Sus investigaciones dieron lugar a lo que se conoce como el Índice Schmidt, que
mide el dolor que causan las picaduras de los distintos insectos. Gracias a él
sabemos que la llamada hormiga bala (Paraponera
clavata), que habita en Sudamérica y Centroamérica es el bichejo que causa
las picaduras más dolorosas, honor que comparte con la avispa caza tarántulas y
con otras especies de avispas igual de cabronas.
El
trabajo de Justin O. Schmidt es loable. El que realmente sorprende es el
experimento del otro galardonado, llamado Michael L. Smith, que trabaja en el
Departamento de Neurobiología y Comportamiento de la Universidad de Cornell y
que podéis ver en la foto durante su discurso de aceptación del premio.
Si lo
que os preguntáis es si también expuso su miembro viril a los aguijones de las
laboriosas obreras, la respuesta es afirmativa. Y no una vez, sino tres, ya que
para evaluar bien el dolor no le bastaba con una sola picadura.
Su
estudio aparece en ‘PeerJ’, una
publicación dedicada a las ciencias médicas y biológicas. Allí explica que puntuó
el dolor utilizando una escala del 0 al 10 en cada localización, tomando el
antebrazo como referencia para establecer las oportunas comparaciones. Es
decir, cada día, entre las 9 y las 10 de la mañana, se sometía a 5 picaduras. La
primera y la quinta en el antebrazo –que en la escala de dolor calificaba con
una nota de 5- y las otras tres en el lugar del cuerpo que evaluaba ese día.
Respondiendo
a la pregunta del título, el dolor provocado por una picadura de abeja en el
tronco del pene alcanza una puntuación de 7. Solo la supera el dolor en la fosa
nasal (con una nota de 9) y en el labio superior (con 8,7). Por el contrario,
los lugares donde menos duele son la punta del dedo medio del pie, la cabeza y
la parte superior del brazo (en los tres casos con una nota de 2,3).
Me
imagino que os preguntáis cuánto duele en otras partes del cuerpo, ¿no? Venga,
ahí van las respuestas, que os leo la mente. Una picada en el escroto duele –literalmente-
“un huevo”, puesto que alcanza una puntuación de 7 y se sitúa en el cuarto
puesto. ¿Y en el culo? Pues bastante menos, con una nota de 3,7.
Con
este estudio, Michael L. Smith entra en el panteón de los altruistas científicos
que utilizaron su propio cuerpo para experimentar en beneficio del conocimiento.
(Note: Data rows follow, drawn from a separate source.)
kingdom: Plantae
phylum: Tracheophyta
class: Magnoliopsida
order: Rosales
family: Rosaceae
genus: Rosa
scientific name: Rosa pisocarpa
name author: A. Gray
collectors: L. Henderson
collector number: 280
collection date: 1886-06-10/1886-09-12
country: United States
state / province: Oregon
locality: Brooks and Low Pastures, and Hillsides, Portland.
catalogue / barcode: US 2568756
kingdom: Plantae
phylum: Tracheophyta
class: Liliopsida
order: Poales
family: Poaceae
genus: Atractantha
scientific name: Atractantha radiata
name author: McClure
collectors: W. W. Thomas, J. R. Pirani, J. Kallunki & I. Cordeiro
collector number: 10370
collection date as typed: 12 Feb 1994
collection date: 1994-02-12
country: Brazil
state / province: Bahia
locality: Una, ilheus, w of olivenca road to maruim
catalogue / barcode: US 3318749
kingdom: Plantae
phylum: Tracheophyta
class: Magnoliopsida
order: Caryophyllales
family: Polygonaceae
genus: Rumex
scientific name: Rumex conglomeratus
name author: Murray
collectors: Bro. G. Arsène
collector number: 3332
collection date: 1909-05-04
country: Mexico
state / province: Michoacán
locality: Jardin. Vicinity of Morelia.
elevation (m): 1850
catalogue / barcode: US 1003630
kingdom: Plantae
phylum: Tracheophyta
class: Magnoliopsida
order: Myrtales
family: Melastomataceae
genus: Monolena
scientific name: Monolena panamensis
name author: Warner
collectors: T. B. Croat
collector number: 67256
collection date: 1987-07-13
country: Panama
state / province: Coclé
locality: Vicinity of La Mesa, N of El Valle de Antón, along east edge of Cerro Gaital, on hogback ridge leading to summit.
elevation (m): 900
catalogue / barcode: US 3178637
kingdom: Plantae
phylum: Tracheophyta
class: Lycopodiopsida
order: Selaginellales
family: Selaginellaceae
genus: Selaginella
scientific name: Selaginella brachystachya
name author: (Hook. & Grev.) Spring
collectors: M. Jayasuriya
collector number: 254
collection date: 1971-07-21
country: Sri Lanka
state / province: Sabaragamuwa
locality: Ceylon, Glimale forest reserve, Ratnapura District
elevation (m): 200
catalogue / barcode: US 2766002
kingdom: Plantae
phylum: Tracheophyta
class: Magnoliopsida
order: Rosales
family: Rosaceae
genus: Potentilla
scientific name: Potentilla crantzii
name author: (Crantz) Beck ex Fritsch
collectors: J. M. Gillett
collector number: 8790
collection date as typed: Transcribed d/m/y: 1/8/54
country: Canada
En la ficción conocimos a gente como el doctor Jeckyll, nacido de la pluma de
Robert Louis Stevenson, o a El hombre
invisible, de H.G. Wells, sin olvidarnos de El hombre de los rayos X en los ojos, que Roger Corman nos presentó
en la gran pantalla.
Como
ejemplos reales, tenemos al doctor Dr. Donald L. Unger, quien relató en una
carta enviada a la revista Arthritis
& Rheumatism (1998;41:949-950) que durante 60 años hizo crujir los
nudillos de su mano izquierda dos veces al día sin hacer crujir nunca los de su
mano derecha, con el fin de comprobar si ese acto aumentaba el riesgo de
artrosis, tal como le recriminaban desde niño su madre y sus tías. Su
experiencia –aunque un ensayo clínico con una sola persona no tiene demasiada
validez- sugiere que era una leyenda urbana.
Más espectacular
es el caso del veterinario norteamericano Robert A. Lopez, cuyos experimentos
consistieron en obtener ácaros de los oídos de gatos y metérselos en sus
propios oídos. Sin palabras. Este investigador amante de los animales publicó
sus resultados en el Journal
of the American Veterinary Medical Association (1993;203:606-607).
Dostoievski
dijo que “el verdadero dolor, el que nos hace sufrir profundamente, hace a
veces serio y constante hasta al hombre irreflexivo; incluso los pobres de
espíritu se vuelven más inteligentes después de un gran dolor”. ¿Se habrá
cumplido en el caso del amigo Michael L. Smith?